Where to Stay: The newly renovated Mandira Bungalows (from $2,325, various locations. (+94) 11-7-529-529, mandirabungalows.com) has three locations across tea country, all with refurbished 19th century colonial interiors, open-air terraces, English gardens and old-school charm. Service is warm and welcoming, and there’s an in-house chef who prepares killer curries. Do note that it’s BYOB, so stock up before you hit the hillsides.
Days 5-6: Kandy
Must see: The city of Kandy in the center of the country was once the capital of the Sinhalese Kingdom, and is now a UNESCO world heritage site. The Temple of the Sacred Tooth Relic (entry Rs1,000 ($58), Sri Dalada Veediya, Kandy, (+94) 81-223-4226, www.sridaladamaligawa.lk) is an imposing temple that’s home to one of Sri Lanka’s most important shrines: a tooth of the Buddha kept in a gold casket.

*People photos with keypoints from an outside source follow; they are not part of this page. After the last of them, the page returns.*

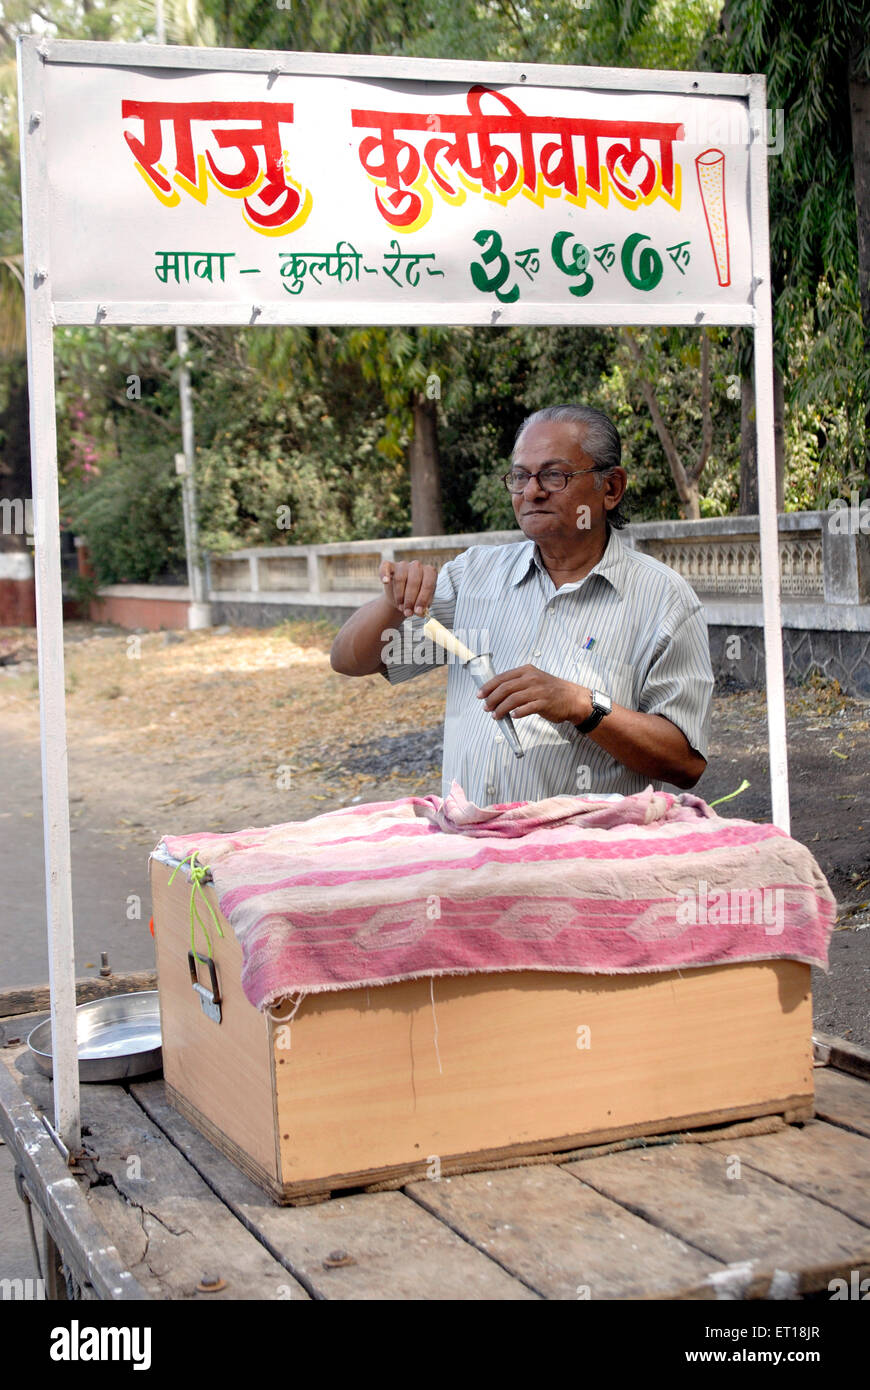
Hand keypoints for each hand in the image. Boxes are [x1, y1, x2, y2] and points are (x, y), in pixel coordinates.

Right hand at [379, 560, 437, 617]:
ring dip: (399, 596)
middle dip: (410, 600)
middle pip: (414, 582)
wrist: (401, 597)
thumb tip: (419, 612)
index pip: (428, 584)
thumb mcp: (422, 604)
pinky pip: (386, 567)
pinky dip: (384, 574)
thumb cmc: (415, 598)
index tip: (418, 612)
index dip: (423, 599)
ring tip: (400, 607)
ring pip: (400, 579)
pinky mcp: (390, 566)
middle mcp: (417, 566)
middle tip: (408, 613)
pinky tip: (385, 581)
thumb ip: (423, 607)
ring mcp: (403, 564)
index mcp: (430, 572)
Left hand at [477, 665, 592, 724]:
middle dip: (492, 699)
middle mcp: (531, 678)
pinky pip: (526, 708)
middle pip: (505, 688)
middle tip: (486, 707)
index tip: (480, 695)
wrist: (572, 698)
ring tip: (496, 715)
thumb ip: (517, 683)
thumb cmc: (551, 690)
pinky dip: (517, 713)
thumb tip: (496, 692)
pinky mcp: (544, 703)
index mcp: (527, 671)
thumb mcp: (534, 679)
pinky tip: (512, 716)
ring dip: (501, 709)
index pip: (502, 677)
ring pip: (513, 699)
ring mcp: (538, 690)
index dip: (488, 686)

About a 10-minute drive from the city center, the 147-acre Royal Botanical Gardens (Peradeniya Rd., Kandy, (+94) 81-238-8088) have been Sri Lanka’s pride and joy for centuries. The peaceful grounds cultivate over 4,000 species of flora, including a whole house of orchids and 200 species of coconuts.
Where to Stay: Tucked away on a hillside about 2km outside of Kandy, the glass-facades and open-air terraces of Theva Residency (from $1,225, 11/B5/10-1, Lane 6, off Upper Tank Rd., Kandy, (+94) 81-738-8296-99, www.theva.lk) afford fantastic views over the countryside. Catch one of Sri Lanka's spectacular sunsets over cocktails and a contemporary European meal at Theva Cuisine, which sprawls across an open deck. There are just 15 rooms—all with unique decorations and contemporary artwork.
Days 6-7: Dambulla
Must see: Looking up at the astounding Sirigiya, aka “Lion Rock” (entry US$30 ($233)), gives you one of the most memorable views in all of Sri Lanka. From below, the flat-topped rock juts out against an otherwise flat plain, reaching 500 meters into the sky. Dating back to the 5th century, this UNESCO world heritage site was once a royal fortress—complete with hand-written poems on the stone walls, gardens, moats and more.
Another UNESCO site in the area, the Dambulla cave temples (Dambulla, (+94) 66-228-3605) require a bit of a hike—but they're worth it. This mountainside temple complex is the best preserved in Sri Lanka, with more than 80 caves, together containing over 1,500 paintings and statues.
Where to Stay: To enter Kalundewa Retreat (from US$284 ($2,202). Kalundewa Rd., Dambulla, (+94) 775-205-475, kalundewaretreat.com), you’ll drive down a dirt path flanked by mango trees and rice paddies. There are just six bedrooms—three of which are large private chalets—dotted across the landscape, so you wake up to nothing but green fields and mountains for 100 acres.
Getting there: Cathay Pacific flies direct to Colombo, but flights arrive and depart after midnight. Consider spending your first and last nights in a hotel near the airport. The Wallawwa (from $1,352. Minuwangoda Rd., Katunayake, (+94) 77-363-8381, www.thewallawwa.com) is a renovated colonial manor that’s only about 15 minutes from the airport with great food, booze and service.